### Provided material

▼

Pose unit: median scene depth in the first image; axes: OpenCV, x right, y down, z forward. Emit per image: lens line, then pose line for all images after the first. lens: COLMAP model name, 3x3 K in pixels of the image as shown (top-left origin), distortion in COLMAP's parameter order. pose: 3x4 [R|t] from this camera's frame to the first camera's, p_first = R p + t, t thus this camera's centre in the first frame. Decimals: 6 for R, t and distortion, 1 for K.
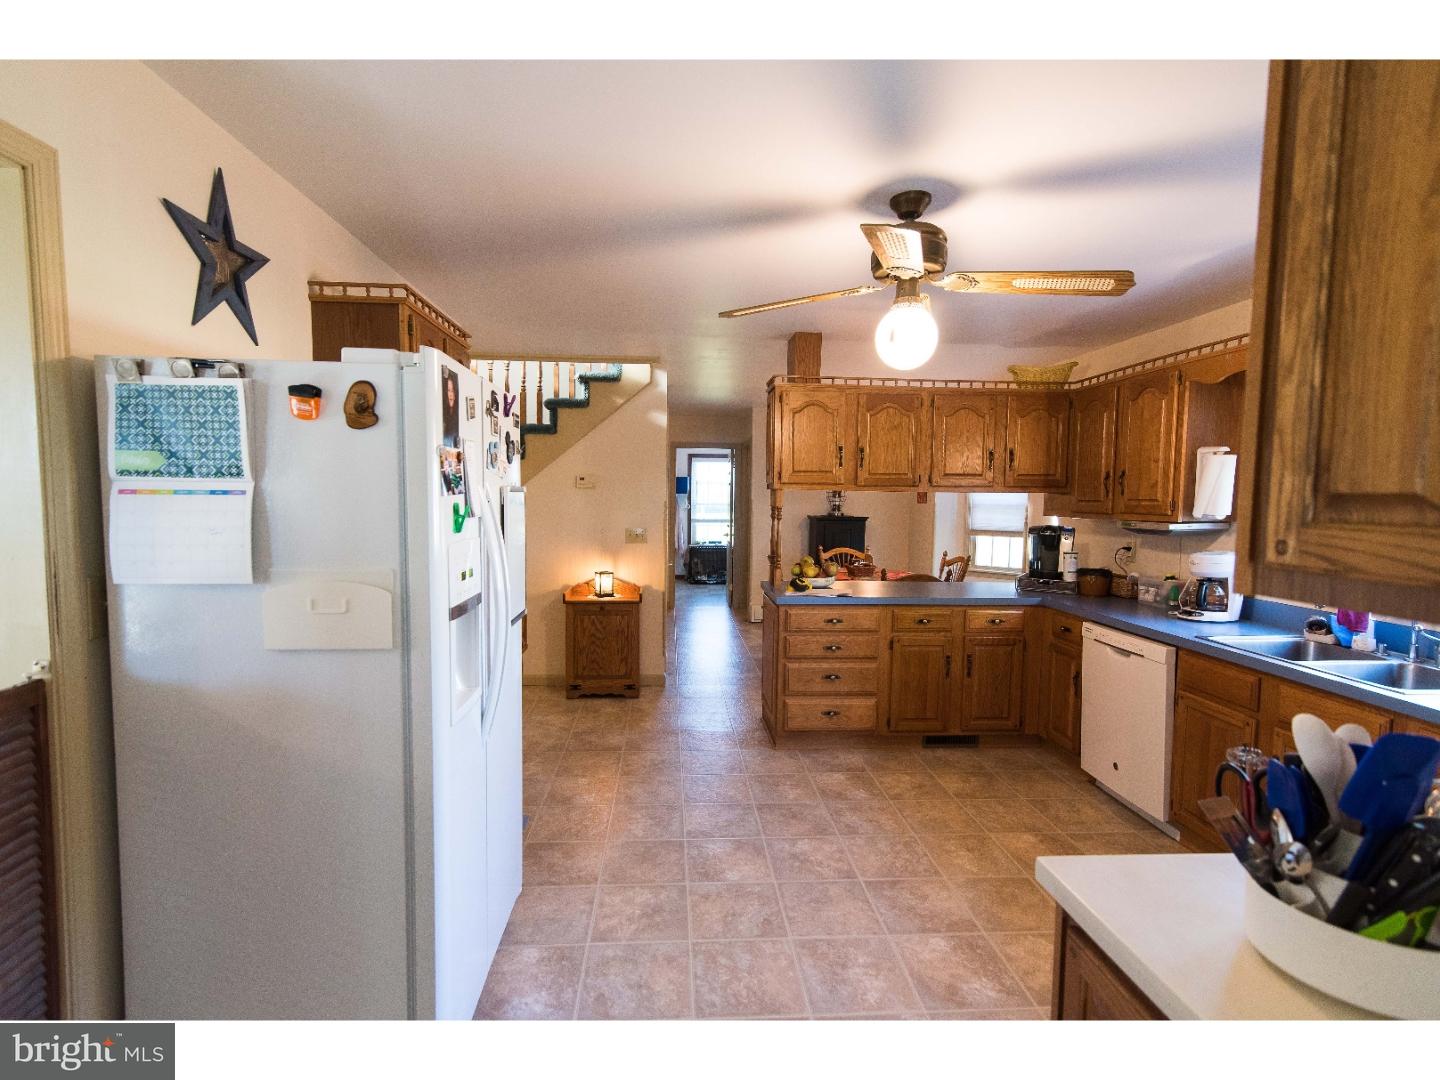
lens RADIAL K [[677.5, 0, 714.3], [0, 677.5, 539.8], [0, 0, 1]] dist [0.000569, 0.000019]
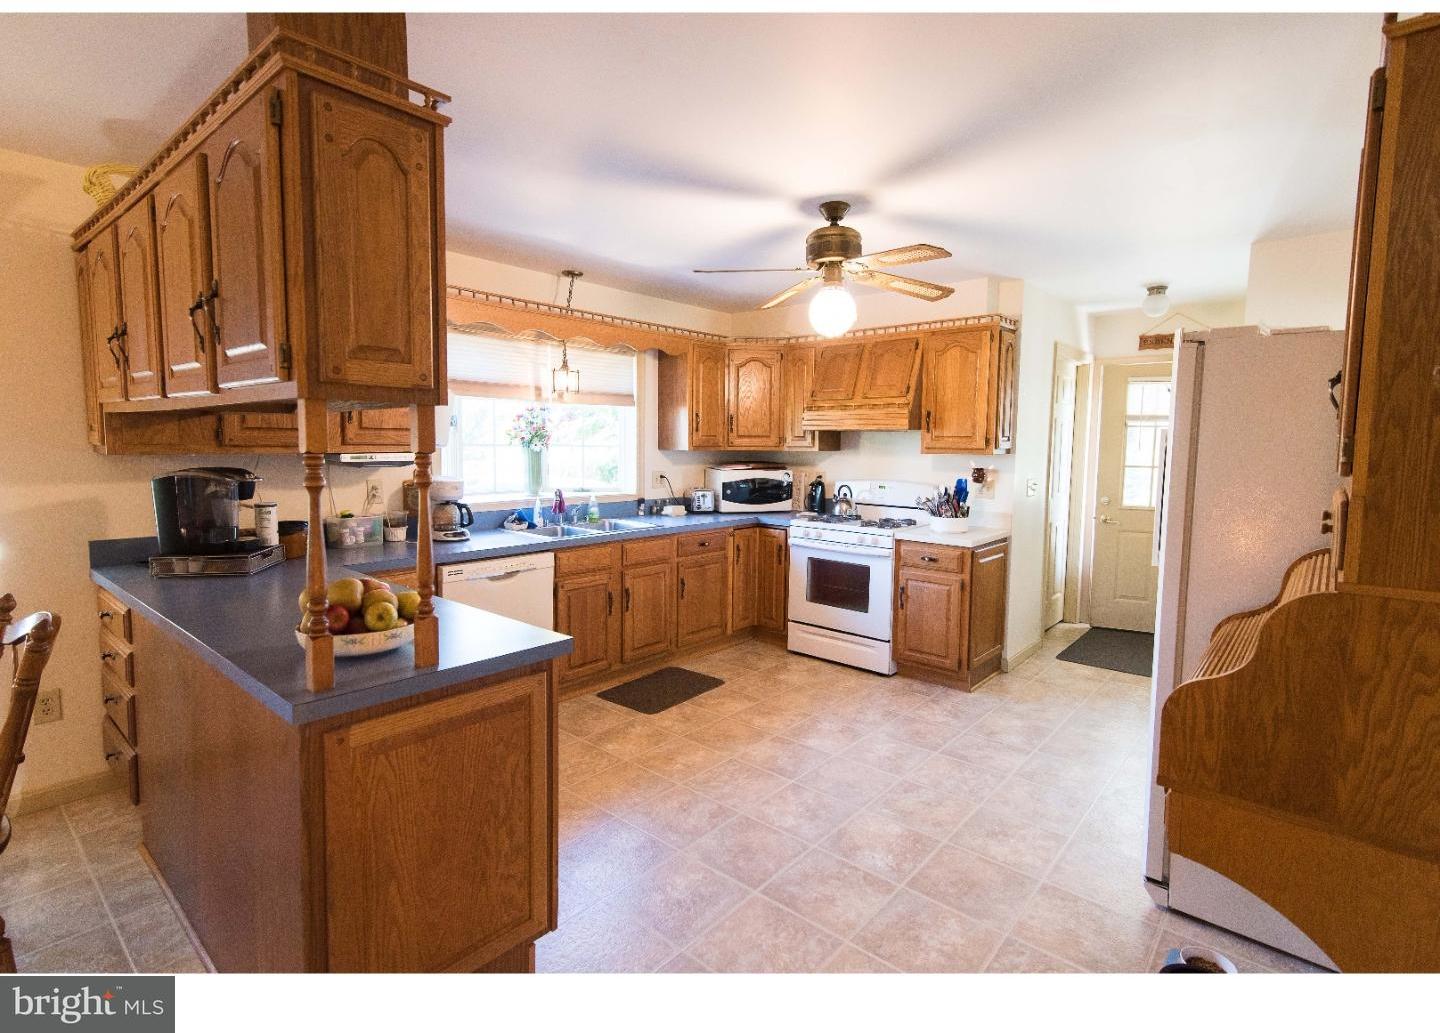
lens RADIAL K [[711.6, 0, 717.1], [0, 711.6, 508.8], [0, 0, 1]] dist [-0.000323, -0.000097]
pose [[-0.709985, -0.087206, 0.698796, -0.438314], [0.027318, 0.988145, 0.151070, -0.104752], [-0.703686, 0.126347, -0.699187, 1.739882]]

▲

### About this exercise
Transcribe all the lines above exactly, apart from the pictures.

### Task response
Pose unit: median scene depth in the first image; axes: OpenCV, x right, y down, z forward. Emit per image: lens line, then pose line for all images after the first. lens: COLMAP model name, 3x3 K in pixels of the image as shown (top-left origin), distortion in COLMAP's parameter order. pose: 3x4 [R|t] from this camera's frame to the first camera's, p_first = R p + t, t thus this camera's centre in the first frame. Decimals: 6 for R, t and distortion, 1 for K.
lens RADIAL K [[677.5, 0, 714.3], [0, 677.5, 539.8], [0, 0, 1]] dist [0.000569, 0.000019]
lens RADIAL K [[711.6, 0, 717.1], [0, 711.6, 508.8], [0, 0, 1]] dist [-0.000323, -0.000097]
pose [[-0.709985, -0.087206, 0.698796, -0.438314], [0.027318, 0.988145, 0.151070, -0.104752], [-0.703686, 0.126347, -0.699187, 1.739882]]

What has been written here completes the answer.